• **Task directions**: Whenever an image turns up, omit it and return the remaining data exactly.

• **Available records**:
━━━━━━

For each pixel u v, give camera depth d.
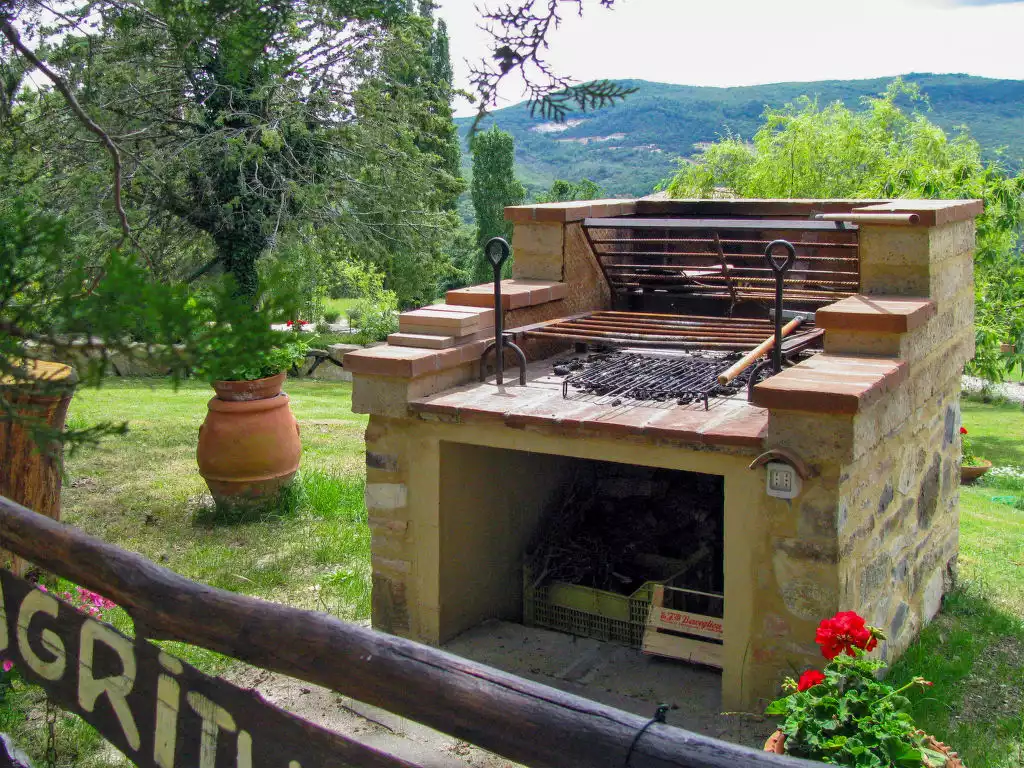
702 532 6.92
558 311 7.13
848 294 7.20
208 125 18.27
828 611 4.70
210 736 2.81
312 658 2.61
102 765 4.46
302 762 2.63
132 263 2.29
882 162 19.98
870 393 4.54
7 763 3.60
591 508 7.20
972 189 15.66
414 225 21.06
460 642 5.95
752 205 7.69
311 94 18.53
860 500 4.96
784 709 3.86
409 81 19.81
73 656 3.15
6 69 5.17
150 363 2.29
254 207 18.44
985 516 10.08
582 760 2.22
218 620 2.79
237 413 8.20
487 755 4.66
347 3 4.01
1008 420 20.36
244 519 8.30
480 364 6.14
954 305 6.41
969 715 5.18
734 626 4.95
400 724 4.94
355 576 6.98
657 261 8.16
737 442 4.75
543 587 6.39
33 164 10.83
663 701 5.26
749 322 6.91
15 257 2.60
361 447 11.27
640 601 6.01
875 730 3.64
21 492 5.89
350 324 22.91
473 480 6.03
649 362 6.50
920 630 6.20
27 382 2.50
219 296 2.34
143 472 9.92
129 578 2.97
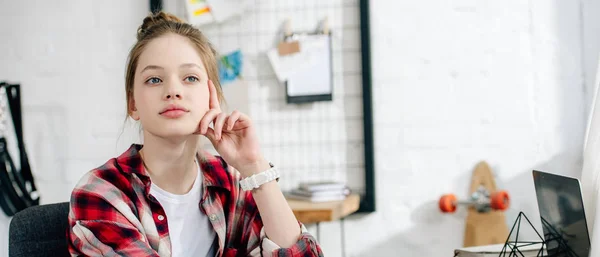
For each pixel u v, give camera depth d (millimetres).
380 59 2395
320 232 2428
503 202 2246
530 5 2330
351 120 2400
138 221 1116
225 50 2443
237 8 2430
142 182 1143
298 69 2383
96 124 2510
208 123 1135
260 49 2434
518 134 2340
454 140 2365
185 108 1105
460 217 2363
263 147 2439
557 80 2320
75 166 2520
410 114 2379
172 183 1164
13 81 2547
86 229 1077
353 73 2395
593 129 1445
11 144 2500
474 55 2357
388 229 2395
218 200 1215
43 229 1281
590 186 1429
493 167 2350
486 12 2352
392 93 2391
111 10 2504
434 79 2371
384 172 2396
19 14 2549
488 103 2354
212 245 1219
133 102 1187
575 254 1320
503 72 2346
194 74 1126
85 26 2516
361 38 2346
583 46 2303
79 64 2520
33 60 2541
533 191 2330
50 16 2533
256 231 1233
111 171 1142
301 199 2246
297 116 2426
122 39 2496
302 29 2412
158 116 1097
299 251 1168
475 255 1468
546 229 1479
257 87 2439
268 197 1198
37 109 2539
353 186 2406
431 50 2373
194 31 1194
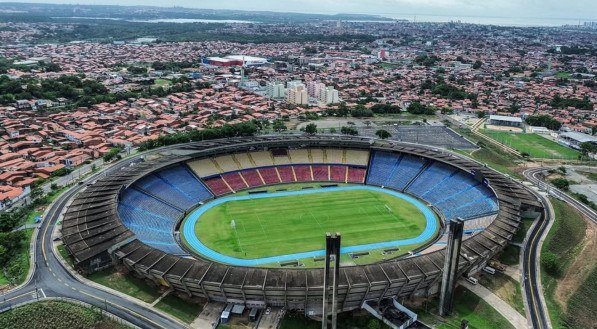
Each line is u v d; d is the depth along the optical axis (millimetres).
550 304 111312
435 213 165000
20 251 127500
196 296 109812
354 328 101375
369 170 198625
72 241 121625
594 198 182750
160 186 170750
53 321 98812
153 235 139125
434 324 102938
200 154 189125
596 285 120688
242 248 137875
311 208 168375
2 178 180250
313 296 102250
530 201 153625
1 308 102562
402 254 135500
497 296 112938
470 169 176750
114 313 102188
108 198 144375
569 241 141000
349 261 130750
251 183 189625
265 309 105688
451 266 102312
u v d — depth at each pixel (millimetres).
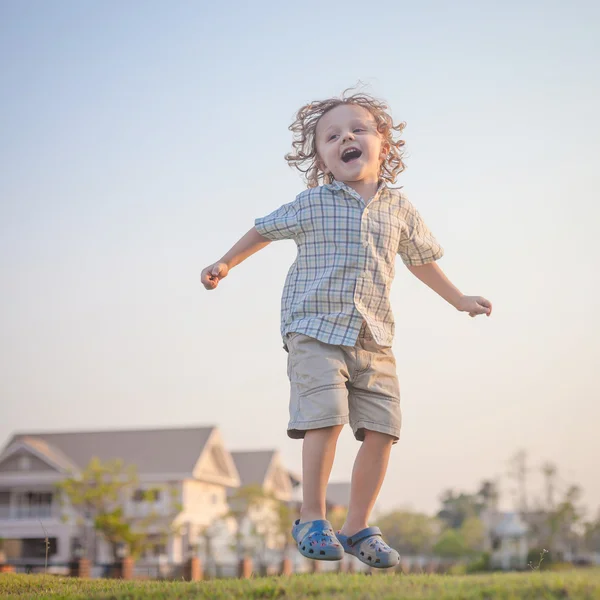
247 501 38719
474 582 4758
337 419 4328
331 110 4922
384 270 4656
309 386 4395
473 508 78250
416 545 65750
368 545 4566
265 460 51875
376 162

━━━━━━

• **Response to the task**:
For each pixel u v, give camera depth d.
702 532 6.92
558 311 7.13
848 294 7.20
208 125 18.27
828 611 4.70
210 736 2.81
312 658 2.61
102 765 4.46
302 762 2.63
132 263 2.29
882 162 19.98
870 393 4.54
7 763 3.60
591 508 7.20
972 189 15.66
414 225 21.06
460 642 5.95
752 205 7.69
311 94 18.53
860 500 4.96
784 709 3.86
409 81 19.81
73 656 3.15
6 69 5.17
150 363 2.29
254 207 18.44
985 516 10.08
582 760 2.22
218 620 2.79
237 413 8.20
487 755 4.66
347 3 4.01
1008 420 20.36
244 519 8.30
480 364 6.14
954 305 6.41
969 715 5.18
734 626 4.95
400 724 4.94
355 576 6.98
657 261 8.16
737 442 4.75
543 587 6.39
33 164 10.83
663 701 5.26
749 322 6.91
15 257 2.60
361 447 11.27
640 601 6.01
875 730 3.64
21 492 5.89
350 324 22.91
473 480 6.03
649 362 6.50
920 630 6.20
27 382 2.50
219 296 2.34
143 472 9.92
129 578 2.97
For each pixel u v, give camera depth d (millimetres).
380 59 2395
320 232 2428
503 202 2246
530 5 2330
351 120 2400
138 221 1116
225 50 2443
237 8 2430
142 182 1143
298 69 2383
96 124 2510
208 123 1135
260 49 2434
518 134 2340
454 140 2365
185 108 1105
460 217 2363
263 147 2439
557 80 2320
75 166 2520
410 114 2379
172 183 1164
13 81 2547
86 229 1077
353 73 2395
593 129 1445
11 144 2500
474 55 2357
388 229 2395
218 200 1215
43 229 1281
590 186 1429
493 167 2350
486 12 2352
392 93 2391
111 10 2504
434 79 2371
384 172 2396
19 14 2549
488 103 2354
212 245 1219
133 102 1187
575 254 1320
503 72 2346
194 74 1126
85 26 2516
361 38 2346
583 46 2303
79 64 2520
33 60 2541
533 191 2330
50 16 2533
256 231 1233
111 171 1142
301 199 2246
297 116 2426
122 39 2496
302 29 2412
158 116 1097
299 251 1168
475 255 1468
546 229 1479
257 87 2439
268 197 1198
37 109 2539
353 186 2406
431 50 2373
194 31 1194
Each line is u v d; d is the depth along the optical axis (millimetres).
550 304 111312
435 213 165000
20 251 127500
196 296 109812
354 328 101375
369 170 198625
72 241 121625
594 198 182750
160 186 170750
53 321 98812
153 235 139125
434 324 102938
200 154 189125
596 285 120688
242 248 137875
311 208 168375
2 178 180250
313 296 102250
530 201 153625
1 308 102562
402 254 135500
497 296 112938
470 169 176750
114 313 102188
108 198 144375
569 241 141000
349 261 130750
251 183 189625
265 309 105688
451 266 102312
u v d — depth at each pixel (millimetres).
247 501 38719
474 582 4758
337 419 4328
331 110 4922
384 270 4656
309 386 4395
473 508 78250
416 545 65750
368 545 4566
265 460 51875
376 162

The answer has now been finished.